To test the success of this model set-up, we analyzed the validation set of 20 exon SNP data using modified eGRS to obtain the eGRS scores (table 2) and prediction results (fig. 3) for 20 patients with chronic obstructive pulmonary acute exacerbation, and the corresponding ROC curve is shown in fig. 3, with an area of 0.740, suggesting better prediction efficacy.
Table 2 partial individual GRS score results
Wherein, A represents a patient with chronic obstructive pulmonary acute exacerbation (n ═ 20), and S represents a patient with chronic obstructive pulmonary non-acute exacerbation (n ═ 16).
The accuracy of the improved eGRS model for predicting the risk of the chronic obstructive pulmonary disease acute exacerbation of the patient in the verification set is 74%, which shows that the model has great potential in predicting whether the chronic obstructive pulmonary disease patient can have acute exacerbation.
In summary, the embodiment of the present invention provides an improved method for predicting the risk of acute exacerbation of chronic obstructive pulmonary disease, which combines GRS and WES based on the existing GRS method, and provides an improved eGRS method, wherein the sequencing depth is higher by using the whole exon sequencing technology, and rare variation with variation frequency lower than 1% can be found; and only aiming at exome areas, the sequencing cost, the storage space and the workload are effectively reduced.
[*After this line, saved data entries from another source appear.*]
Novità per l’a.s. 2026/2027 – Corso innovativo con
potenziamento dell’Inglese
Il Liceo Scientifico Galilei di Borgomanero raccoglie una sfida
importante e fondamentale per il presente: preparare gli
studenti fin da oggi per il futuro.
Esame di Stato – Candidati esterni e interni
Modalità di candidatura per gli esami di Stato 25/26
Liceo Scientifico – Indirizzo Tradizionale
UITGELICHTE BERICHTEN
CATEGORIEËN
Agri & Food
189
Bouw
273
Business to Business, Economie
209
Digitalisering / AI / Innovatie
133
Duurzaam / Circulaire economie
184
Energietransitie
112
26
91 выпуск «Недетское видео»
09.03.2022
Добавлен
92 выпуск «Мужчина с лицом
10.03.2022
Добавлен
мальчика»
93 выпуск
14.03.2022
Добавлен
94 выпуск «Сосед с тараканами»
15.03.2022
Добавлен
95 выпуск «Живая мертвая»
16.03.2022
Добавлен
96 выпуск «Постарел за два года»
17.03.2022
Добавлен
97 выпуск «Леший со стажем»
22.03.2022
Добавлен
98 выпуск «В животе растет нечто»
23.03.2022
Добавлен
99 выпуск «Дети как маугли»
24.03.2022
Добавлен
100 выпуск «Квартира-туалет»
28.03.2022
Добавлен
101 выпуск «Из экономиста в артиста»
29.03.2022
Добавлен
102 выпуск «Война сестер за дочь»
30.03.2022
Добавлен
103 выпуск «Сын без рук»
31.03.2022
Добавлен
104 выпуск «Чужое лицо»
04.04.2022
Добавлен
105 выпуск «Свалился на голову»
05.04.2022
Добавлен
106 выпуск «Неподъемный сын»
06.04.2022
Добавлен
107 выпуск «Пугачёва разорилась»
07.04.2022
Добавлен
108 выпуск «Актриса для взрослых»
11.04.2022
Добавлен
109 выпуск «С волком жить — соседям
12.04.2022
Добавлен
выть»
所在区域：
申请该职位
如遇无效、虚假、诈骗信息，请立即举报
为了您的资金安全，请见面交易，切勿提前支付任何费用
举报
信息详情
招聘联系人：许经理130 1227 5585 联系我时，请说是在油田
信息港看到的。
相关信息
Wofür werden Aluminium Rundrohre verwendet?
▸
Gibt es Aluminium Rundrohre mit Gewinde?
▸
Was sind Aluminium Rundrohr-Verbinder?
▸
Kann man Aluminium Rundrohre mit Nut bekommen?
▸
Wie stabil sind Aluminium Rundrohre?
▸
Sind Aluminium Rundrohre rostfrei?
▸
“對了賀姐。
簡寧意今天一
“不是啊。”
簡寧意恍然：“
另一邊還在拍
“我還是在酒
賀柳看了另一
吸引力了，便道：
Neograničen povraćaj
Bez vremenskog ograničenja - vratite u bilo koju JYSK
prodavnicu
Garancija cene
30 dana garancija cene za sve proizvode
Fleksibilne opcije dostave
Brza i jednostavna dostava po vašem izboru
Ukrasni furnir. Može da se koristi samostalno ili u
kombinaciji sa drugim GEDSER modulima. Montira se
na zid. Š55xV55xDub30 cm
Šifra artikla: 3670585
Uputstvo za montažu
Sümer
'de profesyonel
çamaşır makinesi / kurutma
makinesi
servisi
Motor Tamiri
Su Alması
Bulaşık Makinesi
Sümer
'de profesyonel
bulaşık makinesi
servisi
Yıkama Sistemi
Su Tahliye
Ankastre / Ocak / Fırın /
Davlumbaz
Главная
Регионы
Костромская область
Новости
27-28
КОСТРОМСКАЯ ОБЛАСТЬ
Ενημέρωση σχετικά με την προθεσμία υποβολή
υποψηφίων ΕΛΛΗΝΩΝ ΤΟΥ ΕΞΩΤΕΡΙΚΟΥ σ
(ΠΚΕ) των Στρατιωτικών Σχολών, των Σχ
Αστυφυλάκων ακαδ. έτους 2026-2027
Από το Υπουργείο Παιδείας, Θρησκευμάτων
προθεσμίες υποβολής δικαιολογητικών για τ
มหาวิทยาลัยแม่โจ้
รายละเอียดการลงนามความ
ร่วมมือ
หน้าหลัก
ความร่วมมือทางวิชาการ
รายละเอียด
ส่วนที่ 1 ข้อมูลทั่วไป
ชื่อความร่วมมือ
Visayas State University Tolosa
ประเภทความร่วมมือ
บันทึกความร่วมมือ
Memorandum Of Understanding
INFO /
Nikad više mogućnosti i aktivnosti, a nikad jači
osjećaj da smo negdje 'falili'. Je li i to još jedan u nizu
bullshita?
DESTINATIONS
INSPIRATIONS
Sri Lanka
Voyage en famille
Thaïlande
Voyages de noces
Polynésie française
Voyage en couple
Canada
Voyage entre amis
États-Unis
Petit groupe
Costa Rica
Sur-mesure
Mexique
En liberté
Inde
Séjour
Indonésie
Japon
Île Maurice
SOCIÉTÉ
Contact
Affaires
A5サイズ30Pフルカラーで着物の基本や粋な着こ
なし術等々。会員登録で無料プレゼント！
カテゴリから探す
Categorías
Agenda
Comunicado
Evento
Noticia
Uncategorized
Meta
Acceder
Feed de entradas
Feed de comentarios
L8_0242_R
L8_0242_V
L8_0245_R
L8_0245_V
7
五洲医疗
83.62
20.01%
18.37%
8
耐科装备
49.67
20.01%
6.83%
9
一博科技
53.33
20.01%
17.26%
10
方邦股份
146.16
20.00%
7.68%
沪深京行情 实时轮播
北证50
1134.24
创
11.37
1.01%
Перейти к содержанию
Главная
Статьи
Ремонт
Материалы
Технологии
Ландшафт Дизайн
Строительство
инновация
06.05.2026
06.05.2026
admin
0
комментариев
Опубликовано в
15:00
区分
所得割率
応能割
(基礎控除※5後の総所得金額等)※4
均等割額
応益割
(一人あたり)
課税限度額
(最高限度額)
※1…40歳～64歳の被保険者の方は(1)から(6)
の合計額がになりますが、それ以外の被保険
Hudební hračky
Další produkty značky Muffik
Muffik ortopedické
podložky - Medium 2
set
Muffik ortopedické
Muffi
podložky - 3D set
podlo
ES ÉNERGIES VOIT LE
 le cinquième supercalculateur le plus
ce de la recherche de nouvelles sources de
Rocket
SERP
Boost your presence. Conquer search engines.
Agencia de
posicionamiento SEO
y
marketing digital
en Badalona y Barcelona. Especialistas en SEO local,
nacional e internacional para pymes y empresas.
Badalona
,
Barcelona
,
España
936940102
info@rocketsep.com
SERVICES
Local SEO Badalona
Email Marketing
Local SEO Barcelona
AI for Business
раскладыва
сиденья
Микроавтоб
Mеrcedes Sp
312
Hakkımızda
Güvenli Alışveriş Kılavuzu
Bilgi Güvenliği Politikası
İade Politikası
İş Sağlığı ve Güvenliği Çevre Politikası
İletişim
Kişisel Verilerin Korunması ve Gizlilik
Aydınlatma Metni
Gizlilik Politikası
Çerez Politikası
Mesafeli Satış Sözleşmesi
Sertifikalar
And the data information can be deeply utilized by using the eGRS method, so that the accuracy of the model is improved.
The above description is only a preferred embodiment of the present invention and is not intended to limit the present invention, and various modifications and changes may be made by those skilled in the art. Any modification made within the spirit and principles of the present invention. Equivalents, modifications, etc. are intended to be included within the scope of the present invention.